Human keypoint data
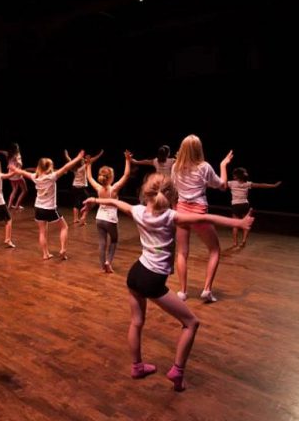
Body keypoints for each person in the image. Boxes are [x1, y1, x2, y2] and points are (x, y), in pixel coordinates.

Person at [83, 173, 254, 391]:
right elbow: (206, 219)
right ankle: (177, 371)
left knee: (136, 322)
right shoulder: (171, 217)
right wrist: (239, 222)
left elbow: (116, 202)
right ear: (171, 194)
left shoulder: (138, 211)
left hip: (136, 273)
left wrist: (95, 200)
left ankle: (137, 367)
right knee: (191, 323)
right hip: (152, 279)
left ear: (147, 193)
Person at [171, 135, 233, 302]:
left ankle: (183, 292)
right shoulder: (204, 167)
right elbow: (222, 186)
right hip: (199, 213)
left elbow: (175, 189)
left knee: (182, 253)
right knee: (214, 250)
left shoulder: (175, 167)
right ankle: (206, 290)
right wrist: (223, 165)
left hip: (182, 211)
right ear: (199, 149)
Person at [228, 167, 281, 247]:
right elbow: (261, 185)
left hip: (235, 205)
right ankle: (243, 241)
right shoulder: (247, 184)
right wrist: (273, 185)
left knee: (235, 225)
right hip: (245, 205)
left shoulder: (231, 183)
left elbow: (217, 183)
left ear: (236, 176)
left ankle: (235, 243)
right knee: (246, 224)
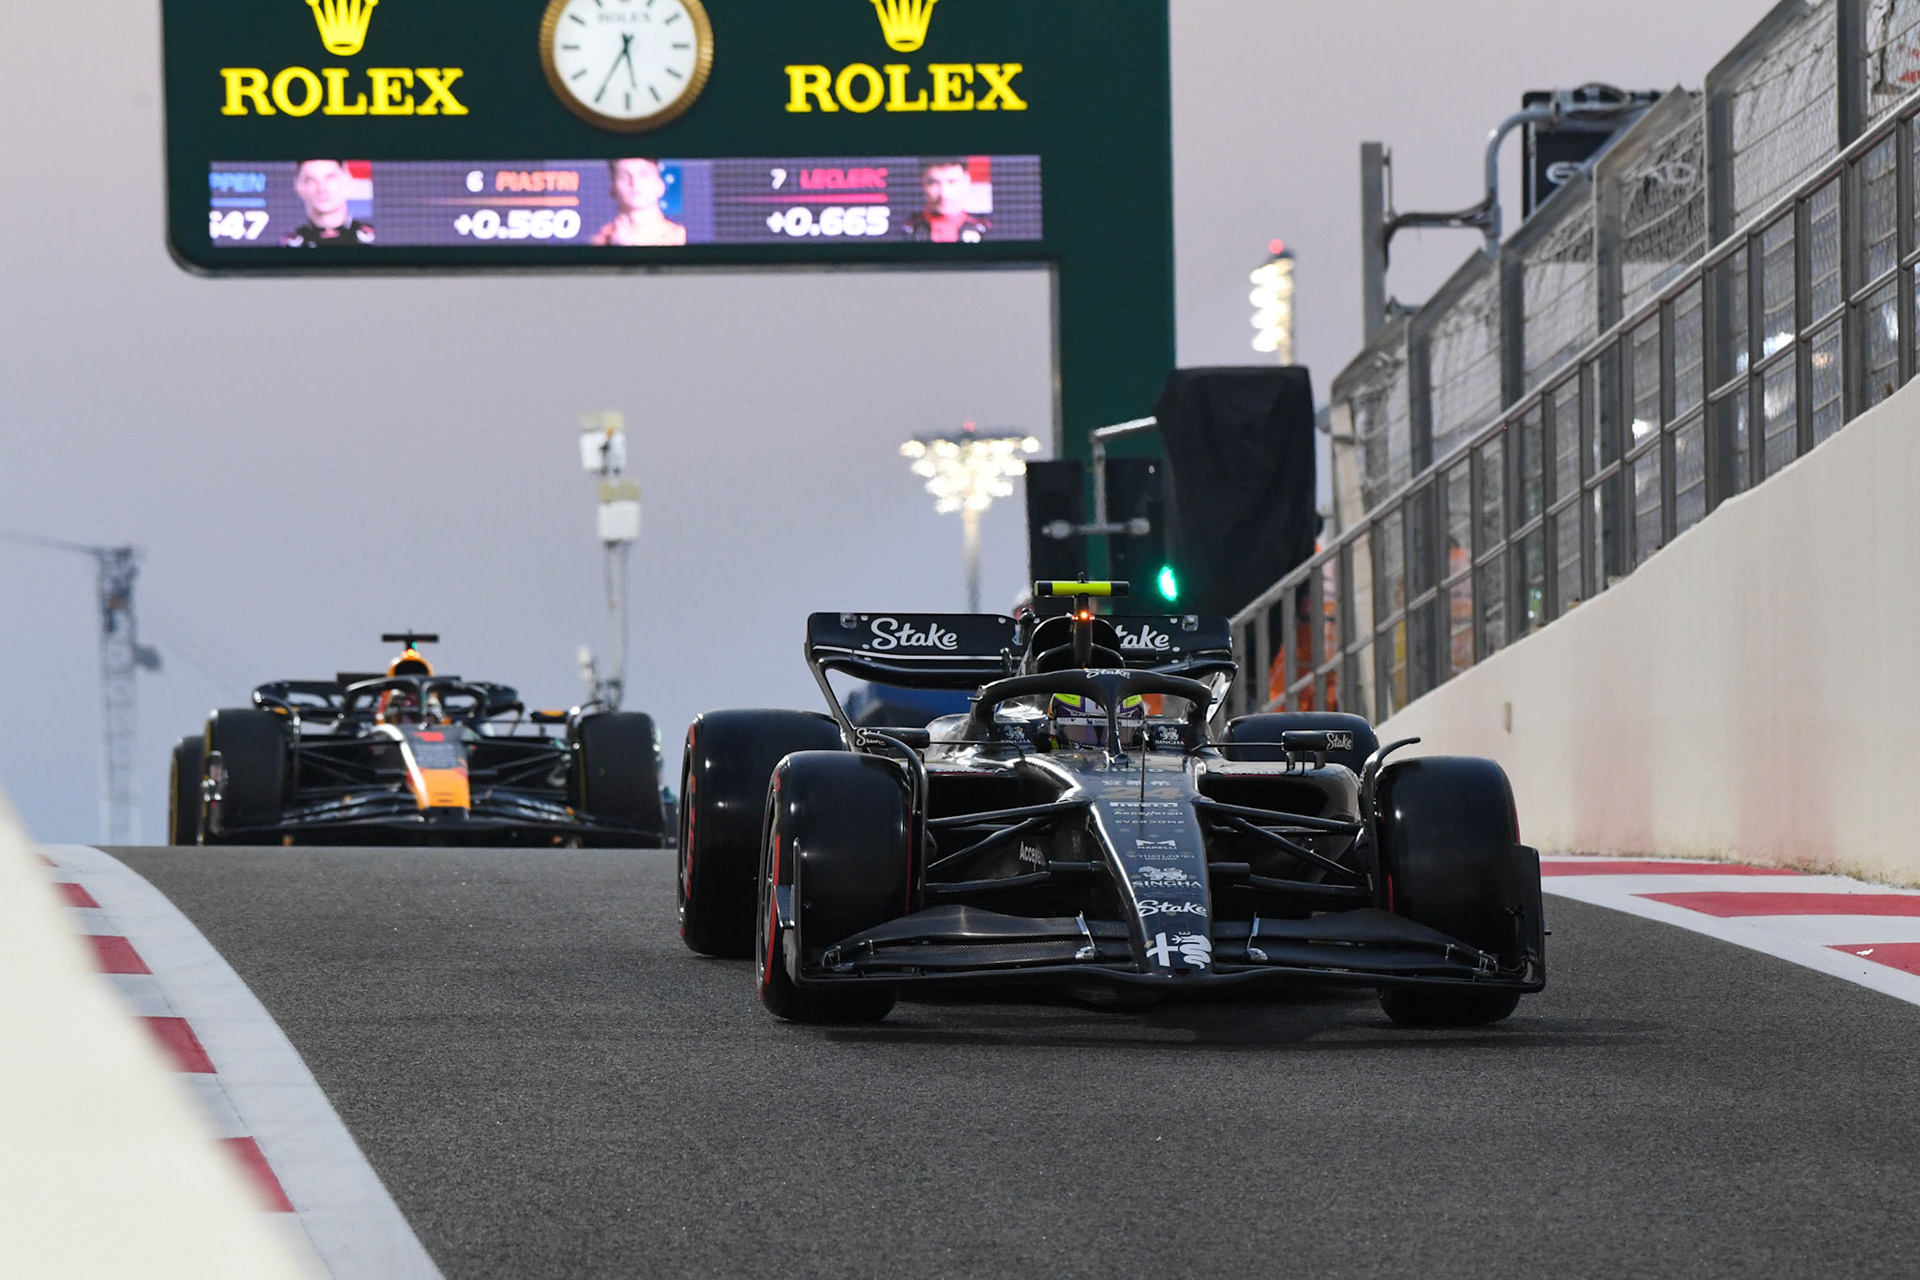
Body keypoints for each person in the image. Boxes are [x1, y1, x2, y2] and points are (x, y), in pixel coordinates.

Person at [592, 158, 687, 246]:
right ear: (612, 189)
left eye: (644, 174)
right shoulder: (601, 241)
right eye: (624, 176)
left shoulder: (680, 238)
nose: (635, 182)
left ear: (660, 186)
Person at [280, 160, 374, 247]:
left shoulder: (372, 239)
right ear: (298, 187)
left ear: (347, 181)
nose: (321, 188)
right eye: (310, 180)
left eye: (330, 178)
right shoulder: (290, 244)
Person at [906, 157, 991, 244]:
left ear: (966, 181)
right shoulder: (905, 229)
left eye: (952, 182)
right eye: (934, 183)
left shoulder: (987, 230)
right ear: (922, 183)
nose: (943, 194)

■ **Task prompt**: Would you copy each line above exactly as given, dropping any images?

■ **Finished exercise**:
Body keypoints for each person in the image. Boxes are [x1, y1, x2, y2] and points are (x, y), in pixel coordinates.

Person at [83, 173, 254, 391]:
right elbow: (206, 219)
right ankle: (177, 371)
left knee: (136, 322)
right shoulder: (171, 217)
right wrist: (239, 222)
left elbow: (116, 202)
right ear: (171, 194)
left shoulder: (138, 211)
left hip: (136, 273)
left wrist: (95, 200)
left ankle: (137, 367)
right knee: (191, 323)
right hip: (152, 279)
left ear: (147, 193)
Person at [171, 135, 233, 302]:
left ankle: (183, 292)
right shoulder: (204, 167)
right elbow: (222, 186)
right hip: (199, 213)
left elbow: (175, 189)
left knee: (182, 253)
right knee: (214, 250)
left shoulder: (175, 167)
right ankle: (206, 290)
right wrist: (223, 165)
left hip: (182, 211)
right ear: (199, 149)
Person at [228, 167, 281, 247]:
right elbow: (261, 185)
left hip: (235, 205)
right ankle: (243, 241)
right shoulder: (247, 184)
right wrist: (273, 185)
left knee: (235, 225)
right hip: (245, 205)
left shoulder: (231, 183)
left elbow: (217, 183)
left ear: (236, 176)
left ankle: (235, 243)
right knee: (246, 224)
Body keypoints for each person in the image. Boxes are [x1, y1, x2, y2] and points are (x, y), in pixel coordinates.

Person at [592, 158, 687, 246]:
right ear: (612, 189)
left eye: (644, 174)
right shoulder: (601, 241)
right eye: (624, 176)
left shoulder: (680, 238)
nose: (635, 182)
left ear: (660, 186)
Person at [280, 160, 374, 247]:
left shoulder: (372, 239)
right ear: (298, 187)
left ear: (347, 181)
nose: (321, 188)
right eye: (310, 180)
left eye: (330, 178)
right shoulder: (290, 244)
Person at [906, 157, 991, 244]:
left ear: (966, 181)
right shoulder: (905, 229)
left eye: (952, 182)
right eye: (934, 183)
left shoulder: (987, 230)
right ear: (922, 183)
nose: (943, 194)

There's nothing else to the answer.